Sostengo, desde siempre, una verdadera y sincera admiración por el oficio de camarero. Me refiero a esta magnífica actividad ejercida con profesionalidad, rigor y una vocación incontestable. He observado, toda mi vida, sus dotes naturales a favor de la discreción y el savoir faire.
Los camareros, los auténticos, deben poseer un punto de curiosidad, sin llegar a utilizar, jamás, ni el chismorreo ni el cotilleo. Deben saber estar atentos hacia el cliente –que tenga siempre aquello que desea- sin dar sensación alguna de vigilancia ni control.
La cosa consiste en situarse en un punto – ni muy cerca ni muy lejos- de las mesas a servir, atento a cualquier súbita petición, pero
sin fijar la vista directamente evitando, al mismo tiempo, que el cliente pueda pasarse un buen rato “buscándole” (obligado a dejar momentáneamente su conversación en la mesa con sus amigos contertulianos) para intentar pedirle unos cubitos mas de hielo u otro combinado de ron.
Los camareros deben mostrarse, en todo momento, atentos y serviciales, pero sin caer en el servilismo mas desgarrador, actitud que avergüenza al cliente y lo coloca en una situación, indefectible, de inseguridad. Deben hablar “bajito” –sin gritar ni vociferar (los otros clientes nunca deben saber de que tratan en las otras mesas)- y tienen que crear un clima de intimidad, confort y bienestar, pero vocalizando correctamente. Todo tiene su punto, como el arroz.
Finalmente, si la confianza con el cliente arranca de mucho tiempo atrás – y es aceptada por ambas partes- puede intervenir en la
conversación (incluso cuando el cliente accede a este juego, delante de otros comensales), matizar conceptos de lo hablado o bien contraponer posiciones, pero de manera fugaz, de manera meteórica: una frase lapidaria, mordaz…y media vuelta.
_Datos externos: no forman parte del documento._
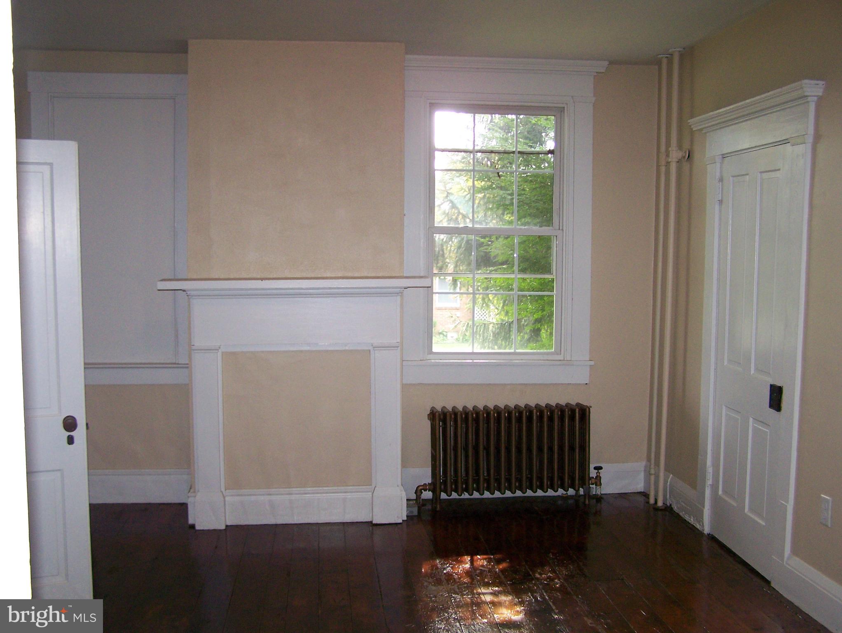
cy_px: 316
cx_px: 421
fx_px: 925
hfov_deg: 48.9
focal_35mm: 38
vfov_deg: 37.8
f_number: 2.8
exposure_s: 1/60
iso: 160
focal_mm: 6.3
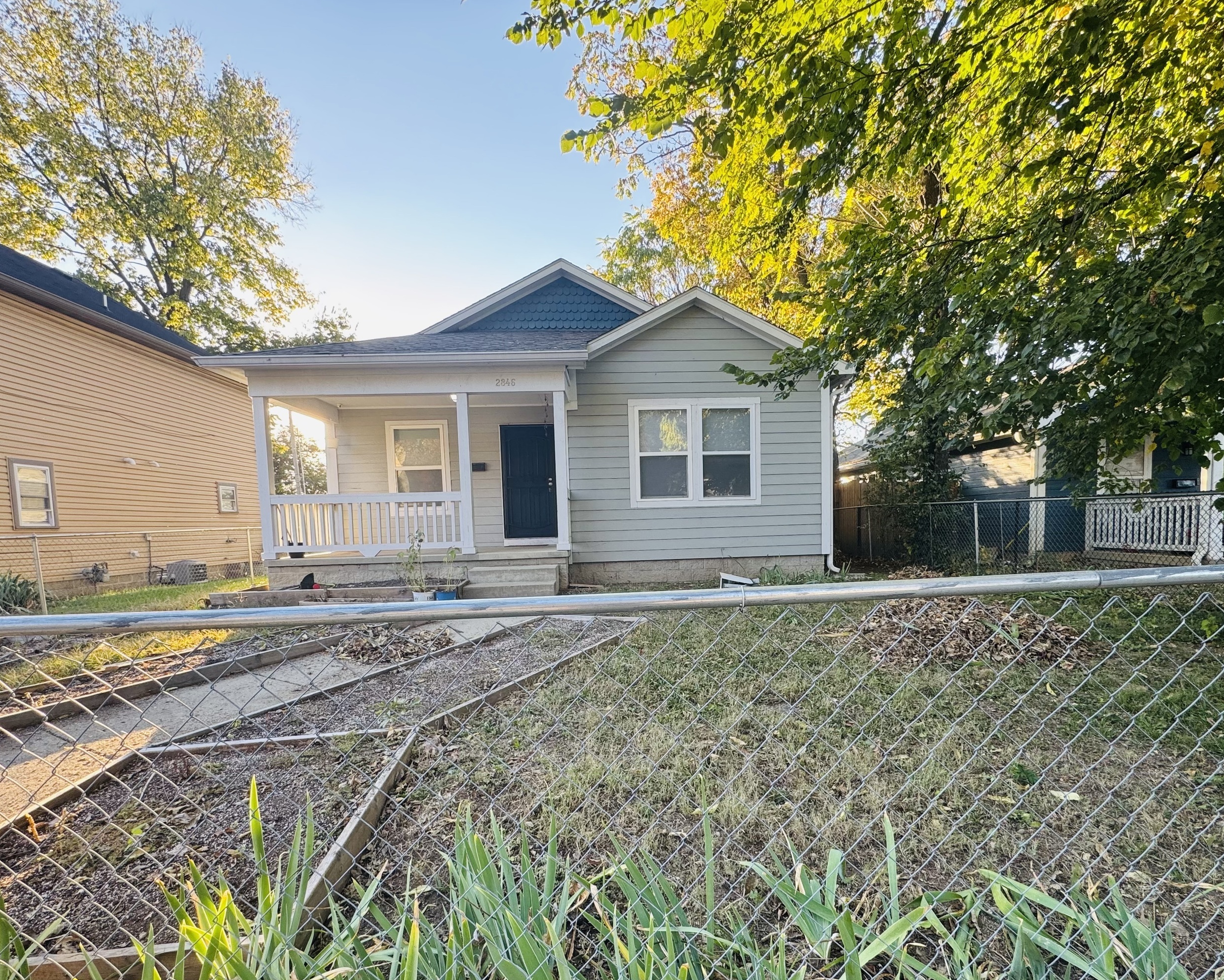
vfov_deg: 76.4
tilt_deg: -4.6
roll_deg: +1.9
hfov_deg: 89.6
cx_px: 641
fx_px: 616
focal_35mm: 17
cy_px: 570
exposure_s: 1/99
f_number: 2.2
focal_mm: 2.22
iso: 50
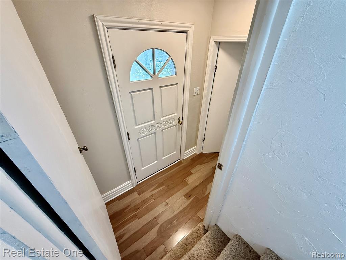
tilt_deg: -32.0
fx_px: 140
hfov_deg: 102.1
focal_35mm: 14
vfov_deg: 85.7
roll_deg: -0.4
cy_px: 130
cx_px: 173
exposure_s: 1/120
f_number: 2.2
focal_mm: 2.22
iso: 250
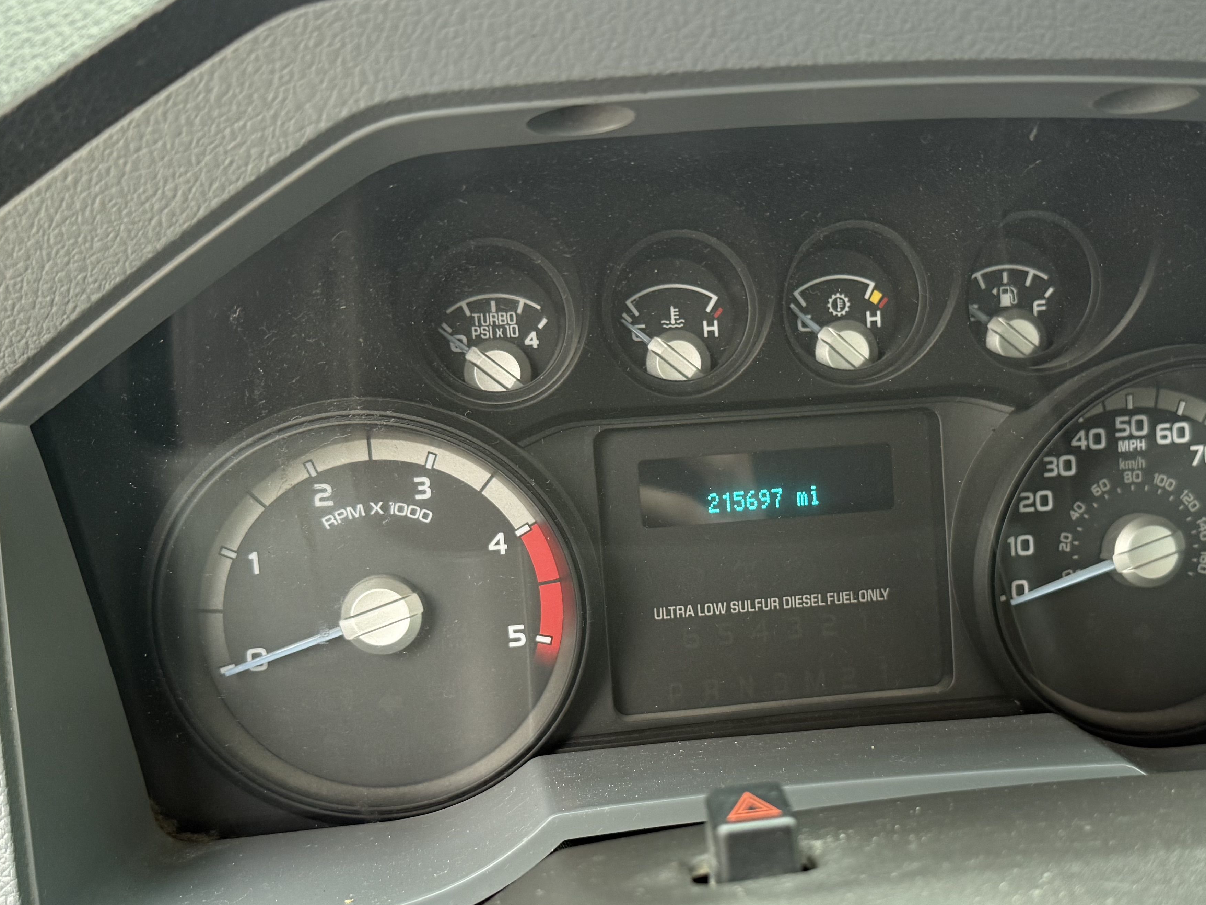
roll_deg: +1.5
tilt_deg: -27.1
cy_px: 557
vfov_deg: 36.6
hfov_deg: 47.6
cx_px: 717
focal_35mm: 39
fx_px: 1359
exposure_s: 1/48
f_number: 1.78
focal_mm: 6.76
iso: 250
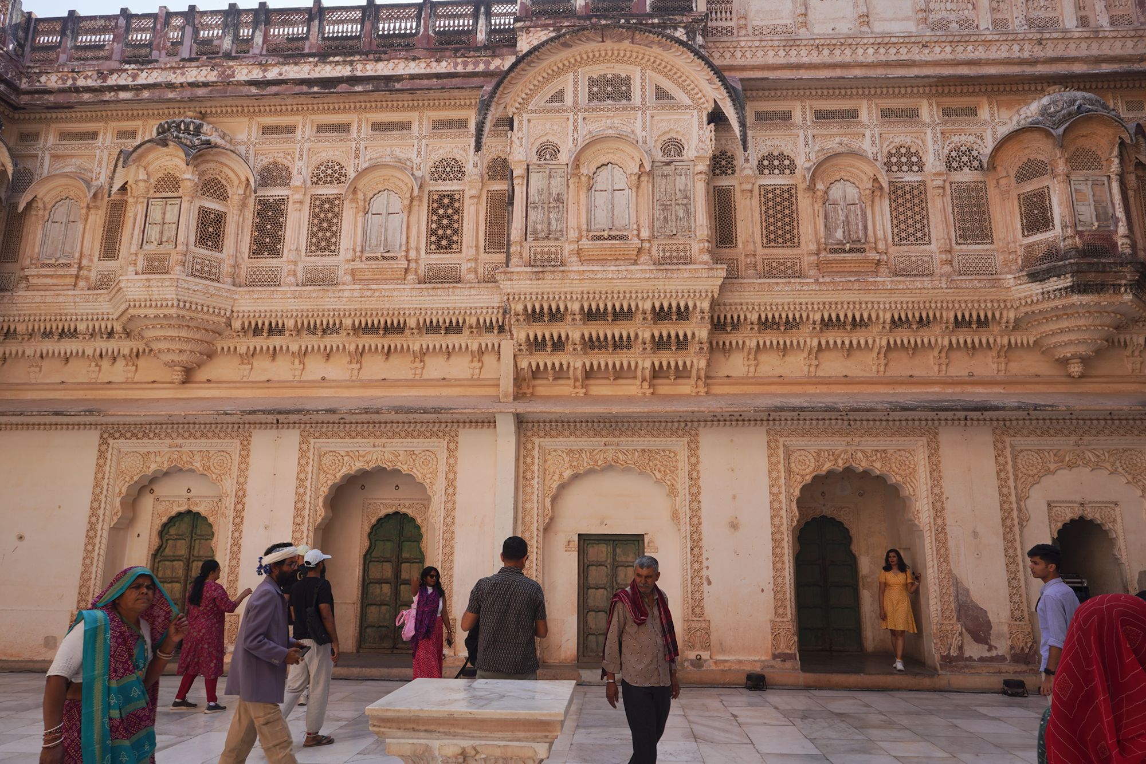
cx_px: 573
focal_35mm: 24
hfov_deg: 73.7
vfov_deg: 53.1
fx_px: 764
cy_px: 382
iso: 100
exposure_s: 1/100
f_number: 11
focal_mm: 24
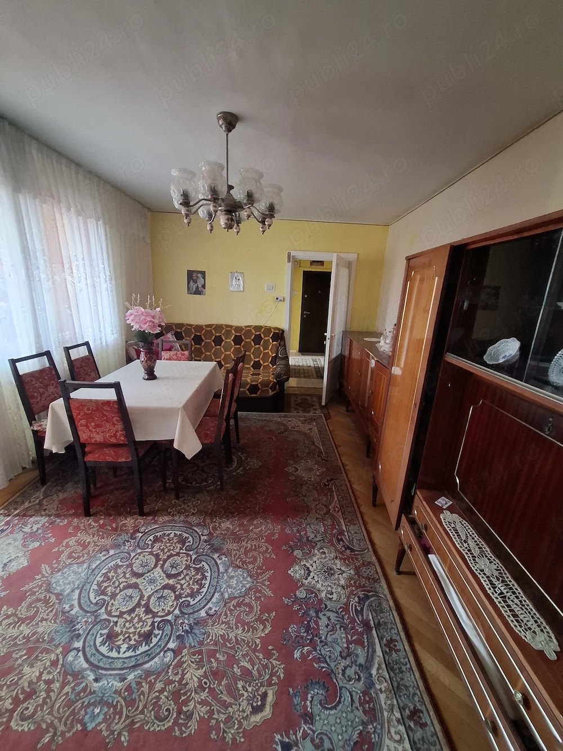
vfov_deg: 106.2
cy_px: 376
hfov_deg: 89.9
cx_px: 282
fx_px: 282
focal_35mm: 13
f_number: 2.2
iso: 400
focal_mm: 1.74
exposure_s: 1/20
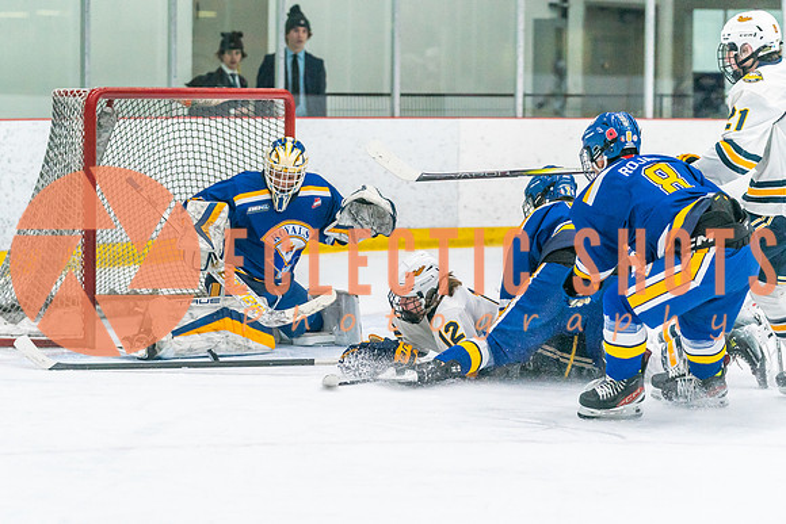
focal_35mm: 135
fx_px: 2951
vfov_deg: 10.2
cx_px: 358
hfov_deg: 15.2
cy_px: 327
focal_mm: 101
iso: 3200
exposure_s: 1/1250
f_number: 2.8
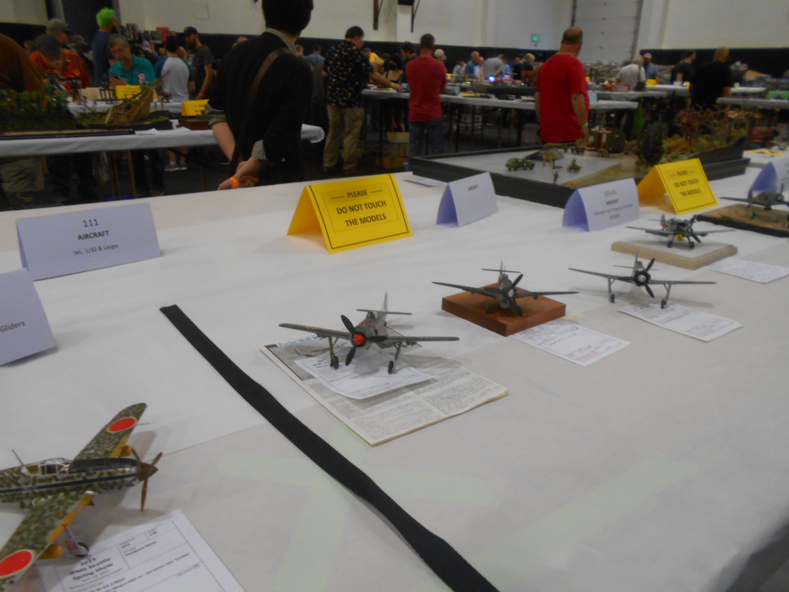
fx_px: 593
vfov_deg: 53.1
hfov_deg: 67.3
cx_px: 394
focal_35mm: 26
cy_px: 296
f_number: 3.2
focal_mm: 4.6
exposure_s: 1/30
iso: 220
Otras virtudes –que casi no se tendrían que comentar- forman parte de su preparación técnica: saber llevar la bandeja y la servilleta colgando del brazo de forma elegante, abrir (sin estrépito ni sobresaltos) botellas y botellines, tener los movimientos corporales controlados y bien coordinados, ser y aparentar un estado de limpieza y aseo ineluctable, etc.
Tengo la impresión que, con estas premisas, van quedando pocos, poquísimos, que reúnan algunas de estas premisas descritas. Yo recuerdo, ahora mismo, el señor Puig –gran Camarero (sí, con mayúscula)- que, tranquilamente, solicitaba a los clientes qué deseaban tomar (con una educación exquisita) y luego les traía, exactamente, lo qué a él le daba la gana. Siempre, siempre, acertaba. Cuando alguien le decía “Puig, yo quiero una cerveza”, el tal señor camarero –después de mirarle someramente- le traía un zumo de tomate. Al cabo de poco, el cliente, sin rechistar y con cara de convencimiento, le soltaba “Puig, cojonudo el zumo de tomate: es exactamente lo que me apetecía…”.
Recuerdo, también, un excelso camarero belga, muy belga, en una bar llamado “Blokske” (constructor de zuecos), en la Place de la Paix, en Èvere, que –con todas las virtudes dignas del mejor camarero- cuando pasaba cerca de una mesa de clientes bien conocidos, soltaba un adjetivo…que, casualmente, era el adjetivo que la conversación necesitaba. Era un crack. También siempre,
acertaba.
Como Eugenio d’Ors decía de las tortugas, hoy –hablando de camareros- ya no se hacen de estas cosas…Quedan, eso sí, reductos. En Palma (de Mallorca, claro, no faltaría más…), sin ir más lejos, existe un local sagrado, una especie de sancta santorum, donde todavía hoy, se puede degustar y apreciar el bien hacer de la milenaria tradición del servicio público: el Moderno, en la mediterránea plaza de Santa Eulalia.
Dos fabulosos y experimentados camareros (Toni y Javier) sirven las mesas con la profesionalidad que caracteriza a los “grandes” del oficio. A las órdenes de Siso Botey, el jefe, persona gratísima, de primorosa sensibilidad –y inteligentísima ironía- capaz de servir sonriendo, asociando, perfectamente, servició, vocación, esfuerzo y alegría (¿por qué deberían estar reñidos estos conceptos?)
Ir al Moderno es como ver “la Boheme”: ¡nunca decepciona!